Problem-Solving with Python

Joe Raciti, an instructor for the Coding in Python elective in Millbrook’s Math Department, has a modest goal for the course: “I want this to be the most important class they take in their whole lives.” Raciti, on loan from the Music Department where he is the vocal music director, began teaching Python, a flexible and widely used computer programming language, about three years ago.
 
Physics students have used C, another common programming language, in designing and conducting experiments, so Raciti decided to offer Python as a more versatile alternative. “It’s a good general-purpose language,” he said, “It’s intuitive, clear, strategic, and very useful in artificial intelligence and machine learning.”
 
As with many of Millbrook’s upper-level electives, the basic subject matter belies a larger lesson. In the Python class students discover that computer programming is about solving problems and not only about the particular language used to make a computer perform a task. By using concrete examples, lightly disguised as logic problems, the class can assess whether a given challenge can be solved more quickly or accurately using a computer script. If so, students are encouraged to use Python to work out a solution.
 
Computers often use known data to predict unknown outcomes. These algorithms are frequently based on natural patterns and occurrences, and in this vein Python can use genetic algorithms. Raciti is quick to remind students that much of the work that Python can do is based on “nature’s own problem-solving expertise.” This concept also encourages students to look to the natural world for answers.
 
Classes have written code for a variety of applications both at Millbrook and in the world at large. They have investigated fantasy football, economic predictions, and Formal Dinner seating arrangements. The latter topic is especially interesting, given Millbrook’s pride in the collegial atmosphere of the campus and, especially, in how well the faculty know each and every student.
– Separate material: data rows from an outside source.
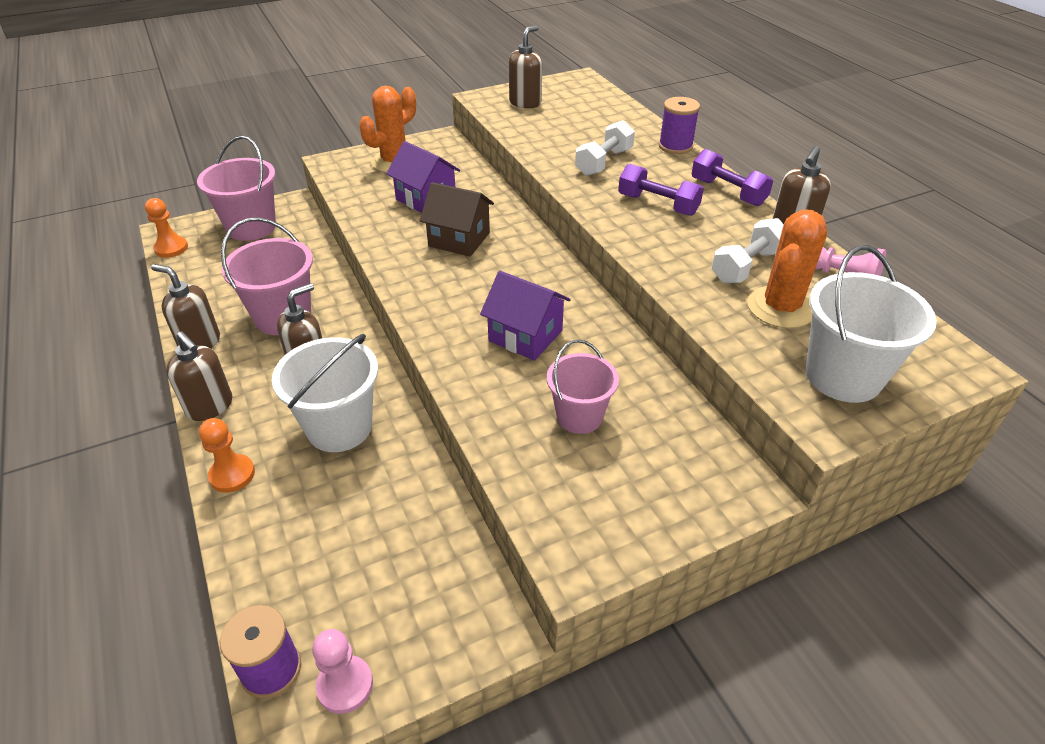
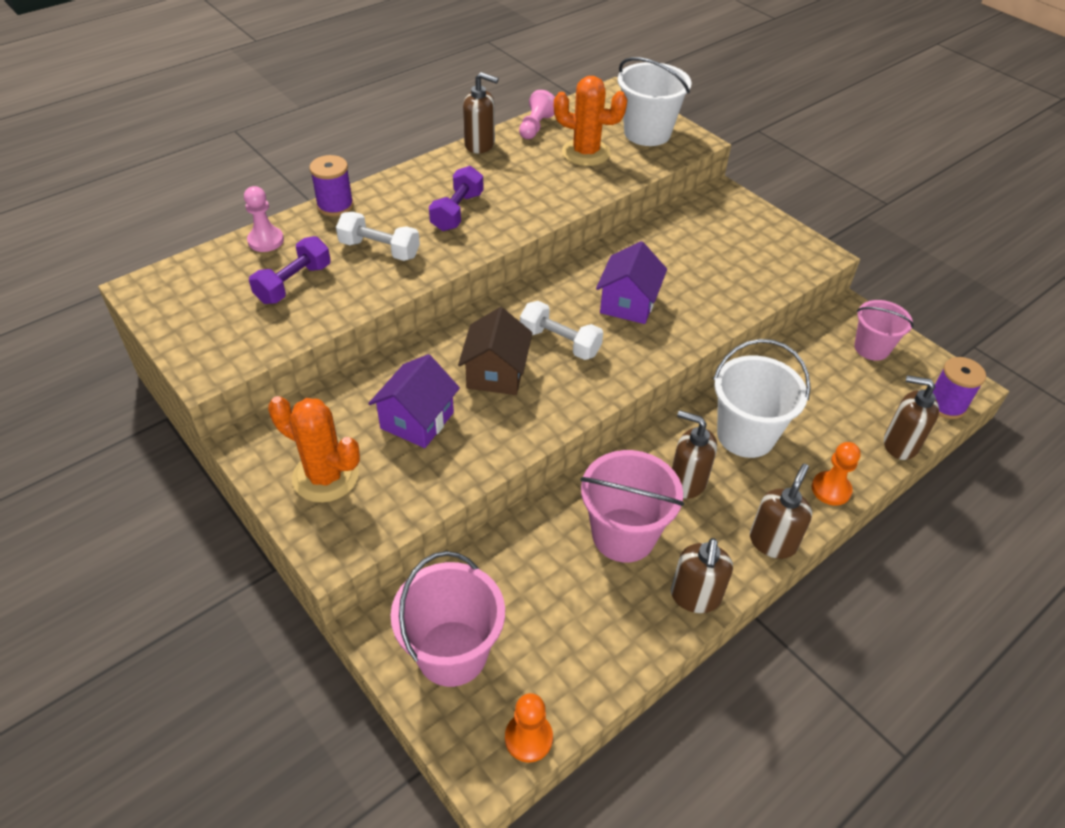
camera: 105 degrees left, 5 degrees up
(345, 685) = (929, 368): pink pawn -> pink pawn (266, 241)
(525, 103) = (224, 328): brown soap dispenser -> brown soap dispenser (899, 444)
(579, 416) = (703, 265): pink bucket -> pink bucket (871, 348)
(728, 192) = (423, 174): purple dumbbell -> purple dumbbell (294, 283)
(747, 266) = (539, 166): white dumbbell -> white dumbbell (560, 342)

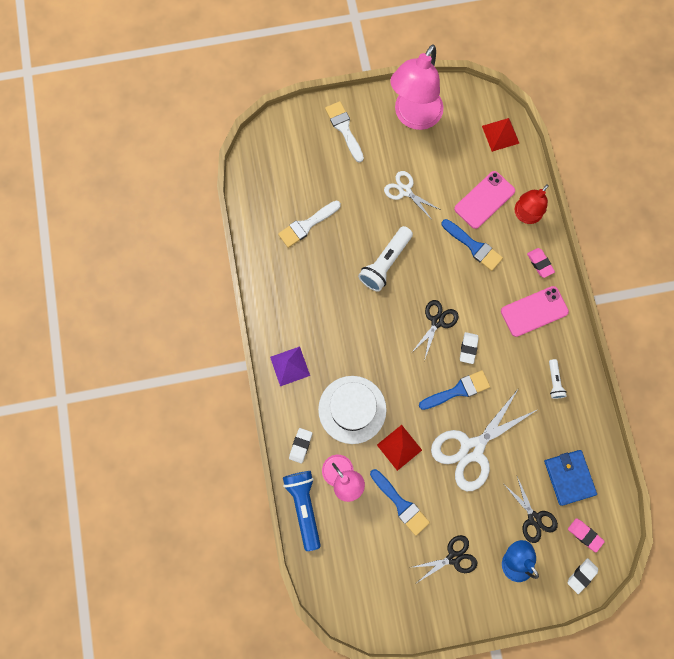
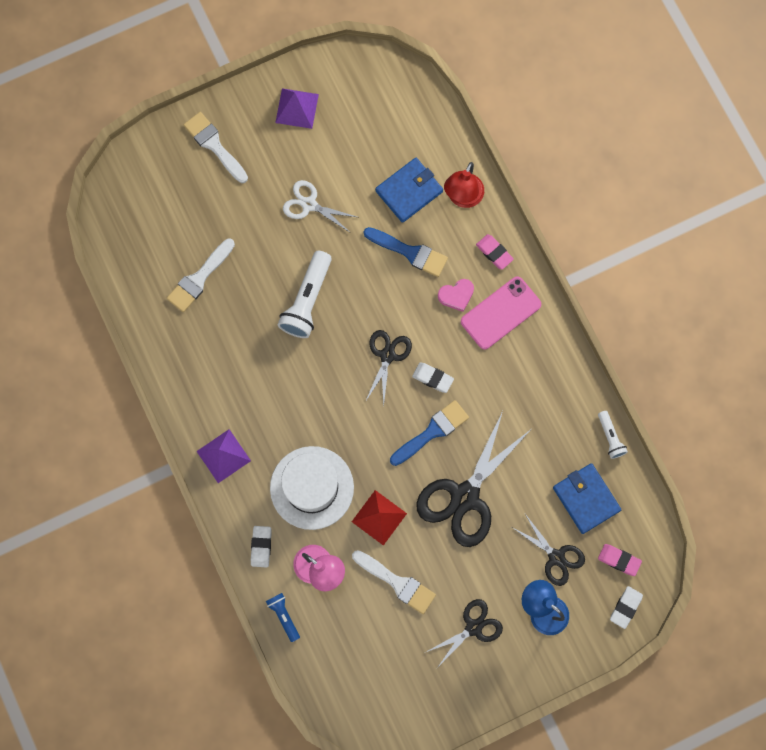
camera: 15 degrees left, 0 degrees up
(304, 506) = (284, 616): blue flashlight -> blue flashlight, size x0.53
(401, 504) = (397, 582): blue brush -> white brush
(413, 117) = (297, 108): pink lamp -> purple pyramid
(468, 348) = (432, 378): white eraser -> white eraser turned 60 degrees counterclockwise
(471, 449) = (465, 496): white scissors -> black scissors
(484, 200) = (409, 191): pink phone -> blue wallet
(500, 134) = (409, 103): red pyramid -> none
(502, 289) = (456, 295): none -> pink heart
(554, 381) = (543, 391): white flashlight -> white flashlight (610, 437)

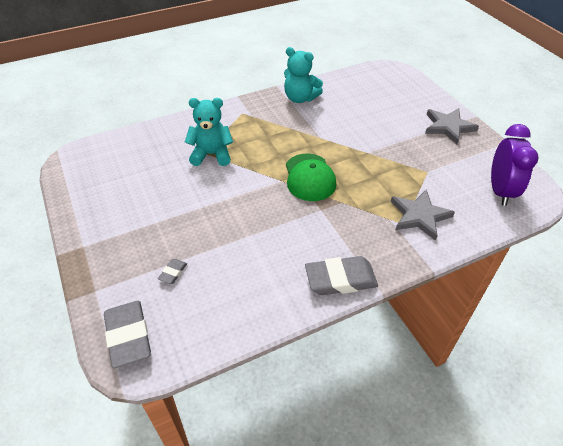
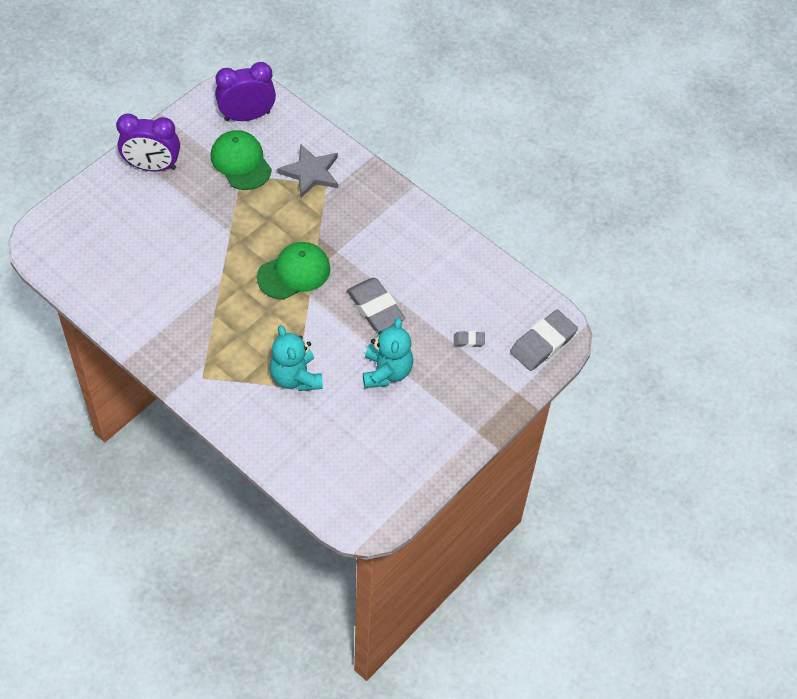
camera: 115 degrees left, 10 degrees up
(300, 98) = (146, 324): turquoise teddy bear -> turquoise teddy bear (386, 372)
(340, 279) = (414, 216): grey eraser -> grey eraser (375, 308)
(443, 174) = (241, 162): none -> green cap
(448, 127) = (152, 166): grey star -> purple clock

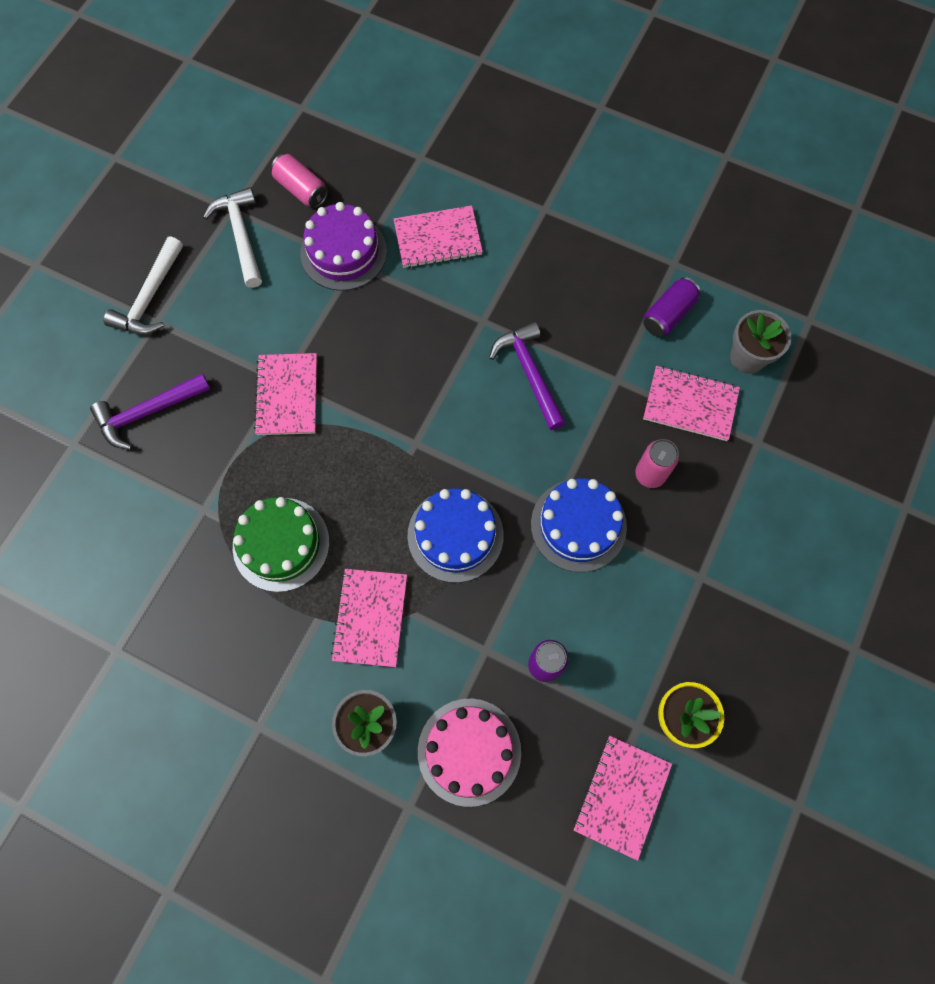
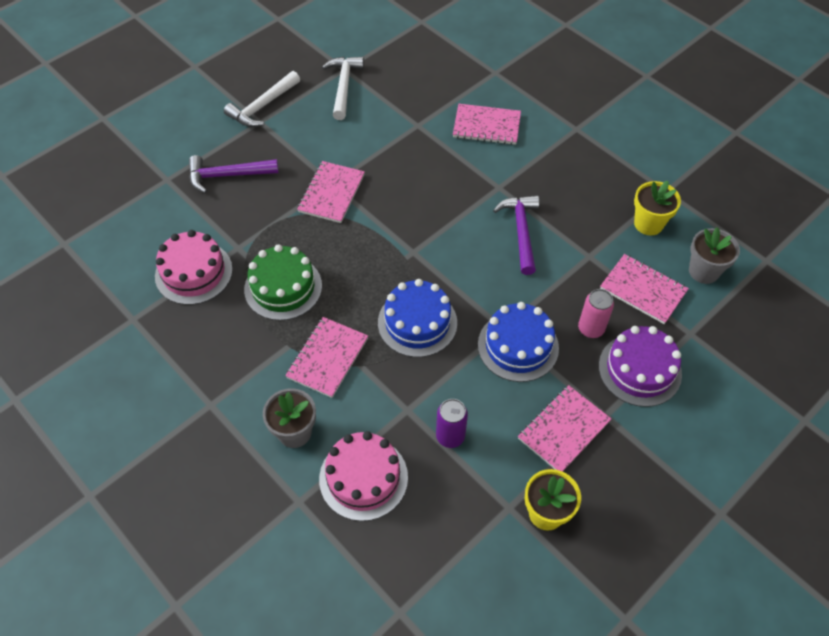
camera: 20 degrees right, 15 degrees down
(164, 562) = (194, 273): none -> pink cake
(301, 189) = (399, 70): pink can -> none
(343, 252) = (413, 116): purple cake -> purple cake (639, 369)
(622, 796) = (475, 556): pink notebook -> pink notebook (564, 430)
(668, 314) = (648, 224): purple can -> yellow flower pot

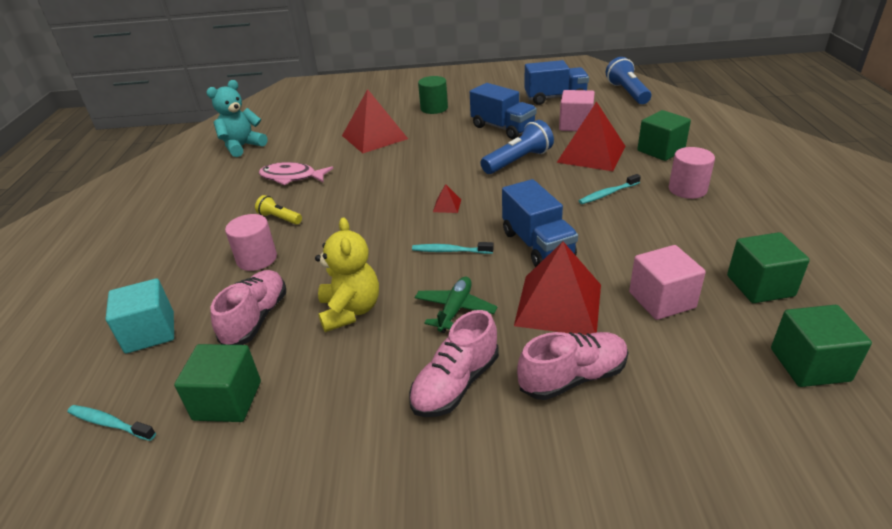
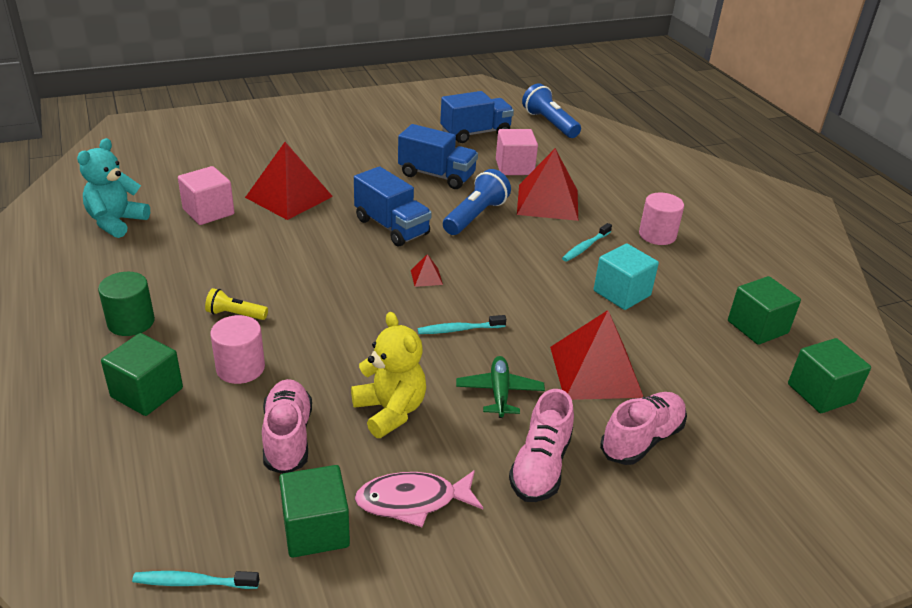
camera: 25 degrees left, 0 degrees up
(150, 332) = (166, 475): turquoise cube -> turquoise cube (622, 293)
(292, 177) = (215, 259): pink fish -> pink fish (413, 501)
(434, 108) = (341, 153): green cylinder -> green cylinder (131, 322)
(537, 245) = (544, 311): blue truck -> blue truck (392, 227)
(660, 150) = (614, 193): green cube -> green cube (147, 392)
(661, 300) = (683, 353): pink cube -> pink cube (208, 212)

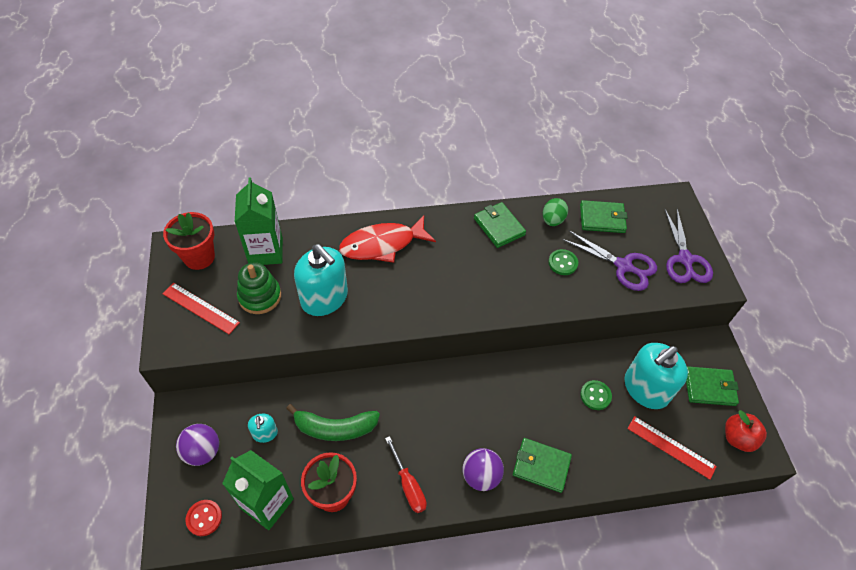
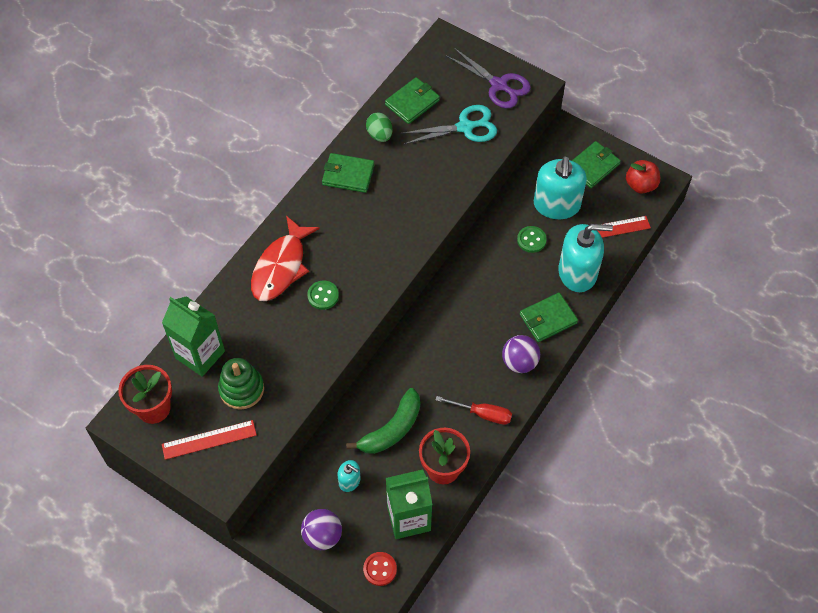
camera: 45 degrees left, 5 degrees up
(324, 298) = (290, 344): turquoise soap dispenser -> turquoise soap dispenser (577, 272)
(562, 263) = (423, 162): green button -> green button (323, 296)
(623, 266) = (465, 127): purple scissors -> turquoise scissors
Assigned seating at formal dinners has never been done randomly, but Raciti suggests that a genetic algorithm would be an efficient and thorough means of maximizing the intermingling of students and faculty at formal dinners.
 
In coding, and in life, it is crucial that students are always aware of the correlation of action to reaction. Writing code can be a trial-and-error process, and Raciti encourages students to work independently and to be fearless of failure.
 
Coding in Python produces students who leave class knowing an intricate and useful programming language and with a sense of how to include coding in other areas. Raciti’s goal is to give his students another tool to “make life better by generating high-probability correct answers.” With a lifetime of decisions ahead of them, Millbrook’s coding students will be better-informed problem solvers.